_Supplied data:_
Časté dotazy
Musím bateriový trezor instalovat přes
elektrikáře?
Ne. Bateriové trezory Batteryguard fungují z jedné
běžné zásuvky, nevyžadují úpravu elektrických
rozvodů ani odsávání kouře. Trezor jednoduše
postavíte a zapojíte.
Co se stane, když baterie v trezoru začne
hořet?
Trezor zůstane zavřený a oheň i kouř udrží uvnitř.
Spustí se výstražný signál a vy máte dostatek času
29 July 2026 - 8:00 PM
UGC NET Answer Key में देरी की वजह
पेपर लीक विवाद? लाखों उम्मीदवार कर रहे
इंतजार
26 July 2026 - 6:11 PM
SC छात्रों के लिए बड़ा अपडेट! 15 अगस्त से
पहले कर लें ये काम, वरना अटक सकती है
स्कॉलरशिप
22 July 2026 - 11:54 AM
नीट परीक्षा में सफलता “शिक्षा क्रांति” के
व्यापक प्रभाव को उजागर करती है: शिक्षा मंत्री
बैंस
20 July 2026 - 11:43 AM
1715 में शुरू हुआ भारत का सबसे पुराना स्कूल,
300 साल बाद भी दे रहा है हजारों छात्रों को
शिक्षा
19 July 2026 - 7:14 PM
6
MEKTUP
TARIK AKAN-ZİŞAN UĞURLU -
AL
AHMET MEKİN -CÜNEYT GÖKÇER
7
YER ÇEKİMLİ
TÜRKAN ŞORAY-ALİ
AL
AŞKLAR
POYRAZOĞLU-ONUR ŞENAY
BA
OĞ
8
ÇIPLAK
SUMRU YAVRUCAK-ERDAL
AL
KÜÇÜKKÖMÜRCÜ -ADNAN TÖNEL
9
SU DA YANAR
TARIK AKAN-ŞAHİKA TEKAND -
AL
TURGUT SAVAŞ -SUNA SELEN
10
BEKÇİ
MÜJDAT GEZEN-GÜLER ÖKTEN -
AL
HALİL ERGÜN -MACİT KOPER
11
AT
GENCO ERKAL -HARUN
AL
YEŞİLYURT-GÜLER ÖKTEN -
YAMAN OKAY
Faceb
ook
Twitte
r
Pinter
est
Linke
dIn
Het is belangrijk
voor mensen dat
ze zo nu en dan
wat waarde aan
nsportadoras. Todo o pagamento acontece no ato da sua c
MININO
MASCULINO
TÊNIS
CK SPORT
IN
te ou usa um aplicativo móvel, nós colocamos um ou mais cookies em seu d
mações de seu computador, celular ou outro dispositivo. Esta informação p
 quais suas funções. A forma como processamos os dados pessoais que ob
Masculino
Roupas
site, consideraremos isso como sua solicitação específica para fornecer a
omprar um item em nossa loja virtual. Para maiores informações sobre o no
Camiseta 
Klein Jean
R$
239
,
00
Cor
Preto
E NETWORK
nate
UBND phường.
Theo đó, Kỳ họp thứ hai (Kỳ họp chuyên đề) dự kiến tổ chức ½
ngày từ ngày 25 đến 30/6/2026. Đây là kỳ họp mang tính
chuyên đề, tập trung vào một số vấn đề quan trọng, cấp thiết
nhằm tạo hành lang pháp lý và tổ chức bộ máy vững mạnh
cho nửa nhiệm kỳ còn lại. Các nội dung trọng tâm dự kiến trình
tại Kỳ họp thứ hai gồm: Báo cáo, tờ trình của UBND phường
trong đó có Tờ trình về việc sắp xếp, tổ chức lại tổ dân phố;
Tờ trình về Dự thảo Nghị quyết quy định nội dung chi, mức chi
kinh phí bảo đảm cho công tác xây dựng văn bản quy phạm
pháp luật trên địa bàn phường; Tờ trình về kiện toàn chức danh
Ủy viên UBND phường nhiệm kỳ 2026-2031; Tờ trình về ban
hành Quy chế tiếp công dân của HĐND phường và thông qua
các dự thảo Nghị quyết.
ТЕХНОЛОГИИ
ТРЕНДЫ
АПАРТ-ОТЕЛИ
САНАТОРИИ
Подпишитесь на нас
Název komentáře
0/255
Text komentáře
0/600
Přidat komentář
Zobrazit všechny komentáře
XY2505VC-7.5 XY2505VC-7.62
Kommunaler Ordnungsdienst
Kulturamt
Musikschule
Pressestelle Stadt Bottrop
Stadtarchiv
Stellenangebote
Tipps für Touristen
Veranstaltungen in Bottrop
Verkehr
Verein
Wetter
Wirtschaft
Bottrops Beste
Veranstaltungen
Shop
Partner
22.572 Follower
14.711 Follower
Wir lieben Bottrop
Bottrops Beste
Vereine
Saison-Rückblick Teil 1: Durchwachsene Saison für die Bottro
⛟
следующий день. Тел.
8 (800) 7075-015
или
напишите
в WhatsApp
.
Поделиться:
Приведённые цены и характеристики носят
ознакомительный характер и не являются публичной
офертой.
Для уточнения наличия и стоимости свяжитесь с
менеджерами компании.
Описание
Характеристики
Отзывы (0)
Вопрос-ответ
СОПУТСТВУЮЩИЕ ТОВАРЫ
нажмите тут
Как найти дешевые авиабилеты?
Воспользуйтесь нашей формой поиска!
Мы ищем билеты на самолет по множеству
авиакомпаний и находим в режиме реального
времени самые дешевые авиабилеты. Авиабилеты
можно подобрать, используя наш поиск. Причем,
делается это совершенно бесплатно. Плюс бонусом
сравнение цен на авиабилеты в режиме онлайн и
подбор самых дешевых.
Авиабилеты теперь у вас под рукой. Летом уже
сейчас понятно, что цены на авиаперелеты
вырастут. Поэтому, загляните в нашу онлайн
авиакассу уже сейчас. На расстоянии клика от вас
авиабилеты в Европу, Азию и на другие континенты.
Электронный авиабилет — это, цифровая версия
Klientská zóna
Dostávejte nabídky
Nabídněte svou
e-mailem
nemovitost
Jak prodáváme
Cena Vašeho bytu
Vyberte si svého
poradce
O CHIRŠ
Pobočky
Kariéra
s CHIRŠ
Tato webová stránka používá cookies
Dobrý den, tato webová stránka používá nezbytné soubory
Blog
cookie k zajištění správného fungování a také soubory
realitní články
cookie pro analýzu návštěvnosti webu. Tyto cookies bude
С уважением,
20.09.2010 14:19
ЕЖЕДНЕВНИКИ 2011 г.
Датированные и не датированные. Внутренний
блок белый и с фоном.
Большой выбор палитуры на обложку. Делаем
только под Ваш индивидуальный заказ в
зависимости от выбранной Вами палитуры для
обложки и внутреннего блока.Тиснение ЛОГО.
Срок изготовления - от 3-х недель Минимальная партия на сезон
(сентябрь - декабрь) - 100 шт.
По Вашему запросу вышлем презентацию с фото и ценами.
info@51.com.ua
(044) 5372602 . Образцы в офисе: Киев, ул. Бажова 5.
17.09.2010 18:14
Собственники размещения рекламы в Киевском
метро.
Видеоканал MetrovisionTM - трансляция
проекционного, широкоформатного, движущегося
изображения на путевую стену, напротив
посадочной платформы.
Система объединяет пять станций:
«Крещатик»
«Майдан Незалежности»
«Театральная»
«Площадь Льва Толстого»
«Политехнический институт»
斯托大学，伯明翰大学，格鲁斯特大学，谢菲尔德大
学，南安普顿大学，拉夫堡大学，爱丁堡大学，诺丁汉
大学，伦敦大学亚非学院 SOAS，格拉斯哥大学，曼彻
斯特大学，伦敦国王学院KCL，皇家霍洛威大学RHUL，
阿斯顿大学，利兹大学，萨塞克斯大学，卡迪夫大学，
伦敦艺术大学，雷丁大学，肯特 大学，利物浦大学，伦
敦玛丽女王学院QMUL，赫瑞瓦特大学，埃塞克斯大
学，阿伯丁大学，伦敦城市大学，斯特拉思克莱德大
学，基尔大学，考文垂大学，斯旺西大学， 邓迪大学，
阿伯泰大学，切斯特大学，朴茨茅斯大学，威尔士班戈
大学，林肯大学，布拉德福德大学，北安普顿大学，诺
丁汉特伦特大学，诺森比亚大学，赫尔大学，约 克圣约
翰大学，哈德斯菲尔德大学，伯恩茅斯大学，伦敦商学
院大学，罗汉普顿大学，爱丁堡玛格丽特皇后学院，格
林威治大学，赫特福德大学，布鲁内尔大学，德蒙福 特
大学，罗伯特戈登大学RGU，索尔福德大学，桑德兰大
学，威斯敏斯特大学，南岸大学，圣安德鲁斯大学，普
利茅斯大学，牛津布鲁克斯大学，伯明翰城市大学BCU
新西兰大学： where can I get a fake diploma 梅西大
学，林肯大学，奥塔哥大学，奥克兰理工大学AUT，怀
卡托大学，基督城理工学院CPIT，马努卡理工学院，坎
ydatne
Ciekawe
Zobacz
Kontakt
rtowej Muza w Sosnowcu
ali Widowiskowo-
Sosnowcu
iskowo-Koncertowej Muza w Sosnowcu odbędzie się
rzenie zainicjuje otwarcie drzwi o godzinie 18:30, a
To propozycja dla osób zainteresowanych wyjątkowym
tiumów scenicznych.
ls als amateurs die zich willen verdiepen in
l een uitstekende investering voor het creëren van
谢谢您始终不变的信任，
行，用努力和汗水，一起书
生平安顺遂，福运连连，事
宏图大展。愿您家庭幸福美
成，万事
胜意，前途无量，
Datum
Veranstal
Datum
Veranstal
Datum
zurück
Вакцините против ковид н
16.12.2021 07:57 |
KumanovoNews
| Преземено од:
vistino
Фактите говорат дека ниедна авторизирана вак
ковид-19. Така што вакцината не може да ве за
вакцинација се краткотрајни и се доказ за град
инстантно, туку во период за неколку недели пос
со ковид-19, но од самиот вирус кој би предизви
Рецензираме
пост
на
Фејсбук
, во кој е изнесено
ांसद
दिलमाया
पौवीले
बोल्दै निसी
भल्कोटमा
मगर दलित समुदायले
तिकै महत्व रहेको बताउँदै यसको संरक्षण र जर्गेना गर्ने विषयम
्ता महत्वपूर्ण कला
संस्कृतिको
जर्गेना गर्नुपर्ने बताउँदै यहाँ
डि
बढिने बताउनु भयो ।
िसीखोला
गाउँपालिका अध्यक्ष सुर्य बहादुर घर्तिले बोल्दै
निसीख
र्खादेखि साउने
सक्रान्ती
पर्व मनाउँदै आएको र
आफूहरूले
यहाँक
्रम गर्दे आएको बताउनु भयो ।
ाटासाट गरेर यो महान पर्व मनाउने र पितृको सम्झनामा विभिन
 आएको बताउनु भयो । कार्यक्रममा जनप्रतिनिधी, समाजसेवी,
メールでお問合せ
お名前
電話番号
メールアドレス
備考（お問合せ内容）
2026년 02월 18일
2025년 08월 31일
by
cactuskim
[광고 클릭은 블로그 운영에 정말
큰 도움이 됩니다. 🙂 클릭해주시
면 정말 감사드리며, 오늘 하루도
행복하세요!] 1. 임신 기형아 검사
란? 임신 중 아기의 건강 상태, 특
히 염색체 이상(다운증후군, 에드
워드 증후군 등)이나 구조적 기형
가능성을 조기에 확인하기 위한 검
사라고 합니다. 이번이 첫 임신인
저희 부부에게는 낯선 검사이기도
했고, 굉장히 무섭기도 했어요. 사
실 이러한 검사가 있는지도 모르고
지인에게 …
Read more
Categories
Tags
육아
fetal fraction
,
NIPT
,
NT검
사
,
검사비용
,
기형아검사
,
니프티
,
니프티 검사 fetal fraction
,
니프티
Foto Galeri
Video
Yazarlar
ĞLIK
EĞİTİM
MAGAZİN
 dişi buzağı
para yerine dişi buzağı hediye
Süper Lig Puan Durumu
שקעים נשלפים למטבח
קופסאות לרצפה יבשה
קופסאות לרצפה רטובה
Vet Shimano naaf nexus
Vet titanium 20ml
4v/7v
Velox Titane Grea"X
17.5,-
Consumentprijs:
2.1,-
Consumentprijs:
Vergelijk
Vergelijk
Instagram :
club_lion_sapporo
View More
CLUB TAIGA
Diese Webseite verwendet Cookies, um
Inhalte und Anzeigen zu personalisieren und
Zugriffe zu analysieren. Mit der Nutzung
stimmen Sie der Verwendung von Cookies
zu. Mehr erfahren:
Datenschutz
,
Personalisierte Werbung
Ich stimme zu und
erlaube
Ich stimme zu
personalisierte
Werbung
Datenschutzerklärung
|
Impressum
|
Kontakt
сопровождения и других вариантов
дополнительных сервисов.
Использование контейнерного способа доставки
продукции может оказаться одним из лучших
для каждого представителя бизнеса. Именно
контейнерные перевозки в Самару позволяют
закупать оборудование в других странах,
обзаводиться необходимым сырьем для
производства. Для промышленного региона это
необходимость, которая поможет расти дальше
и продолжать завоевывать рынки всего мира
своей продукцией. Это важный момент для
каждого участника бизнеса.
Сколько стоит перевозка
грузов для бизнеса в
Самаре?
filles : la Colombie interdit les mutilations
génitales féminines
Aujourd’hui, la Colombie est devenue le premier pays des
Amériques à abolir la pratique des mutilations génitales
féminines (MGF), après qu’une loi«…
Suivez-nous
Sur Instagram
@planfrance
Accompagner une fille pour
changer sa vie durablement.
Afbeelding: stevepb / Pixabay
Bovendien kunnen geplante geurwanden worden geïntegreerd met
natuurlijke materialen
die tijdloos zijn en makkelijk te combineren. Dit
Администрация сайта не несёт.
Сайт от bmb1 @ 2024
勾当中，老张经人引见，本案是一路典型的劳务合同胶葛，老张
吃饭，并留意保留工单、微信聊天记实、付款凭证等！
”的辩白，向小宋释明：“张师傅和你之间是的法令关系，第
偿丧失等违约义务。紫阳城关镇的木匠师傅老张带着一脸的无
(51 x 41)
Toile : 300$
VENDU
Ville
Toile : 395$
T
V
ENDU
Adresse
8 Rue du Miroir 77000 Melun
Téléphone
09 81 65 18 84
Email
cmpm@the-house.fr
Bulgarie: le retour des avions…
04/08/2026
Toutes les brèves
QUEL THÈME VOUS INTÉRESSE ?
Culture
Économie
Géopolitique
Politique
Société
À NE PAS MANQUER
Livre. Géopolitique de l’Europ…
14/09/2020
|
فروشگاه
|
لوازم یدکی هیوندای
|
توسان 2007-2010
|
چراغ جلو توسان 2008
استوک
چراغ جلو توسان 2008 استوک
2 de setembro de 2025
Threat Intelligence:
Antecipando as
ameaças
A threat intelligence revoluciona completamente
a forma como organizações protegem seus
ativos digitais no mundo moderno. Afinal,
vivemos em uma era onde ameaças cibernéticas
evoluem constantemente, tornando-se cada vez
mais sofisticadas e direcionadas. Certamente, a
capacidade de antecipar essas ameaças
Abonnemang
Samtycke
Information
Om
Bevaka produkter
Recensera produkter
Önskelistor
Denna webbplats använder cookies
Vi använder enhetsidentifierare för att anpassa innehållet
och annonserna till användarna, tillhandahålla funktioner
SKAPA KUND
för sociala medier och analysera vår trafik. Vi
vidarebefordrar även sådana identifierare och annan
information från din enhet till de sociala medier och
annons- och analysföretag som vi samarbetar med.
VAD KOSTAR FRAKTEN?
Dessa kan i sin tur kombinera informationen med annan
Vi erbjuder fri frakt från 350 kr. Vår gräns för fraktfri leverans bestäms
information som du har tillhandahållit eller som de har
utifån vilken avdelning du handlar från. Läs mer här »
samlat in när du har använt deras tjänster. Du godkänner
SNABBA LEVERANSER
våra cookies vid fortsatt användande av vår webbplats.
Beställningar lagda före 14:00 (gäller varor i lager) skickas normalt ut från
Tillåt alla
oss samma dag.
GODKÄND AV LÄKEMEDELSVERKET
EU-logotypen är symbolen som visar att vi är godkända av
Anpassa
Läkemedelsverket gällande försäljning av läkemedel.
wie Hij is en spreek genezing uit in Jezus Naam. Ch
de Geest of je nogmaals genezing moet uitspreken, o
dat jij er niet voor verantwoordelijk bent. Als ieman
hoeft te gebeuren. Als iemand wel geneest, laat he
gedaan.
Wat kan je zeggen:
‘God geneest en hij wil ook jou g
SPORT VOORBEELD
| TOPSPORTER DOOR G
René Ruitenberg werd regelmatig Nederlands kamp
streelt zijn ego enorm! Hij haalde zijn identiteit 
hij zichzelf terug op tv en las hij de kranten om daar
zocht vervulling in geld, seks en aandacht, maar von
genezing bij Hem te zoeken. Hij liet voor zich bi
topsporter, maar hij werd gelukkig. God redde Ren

_Exercise instructions:_
Lines holding "چراغ" in the material above are to be reported.

_Response to this exercise:_
چراغ جلو توسان 2008
چراغ جلو توسان 2008 استوک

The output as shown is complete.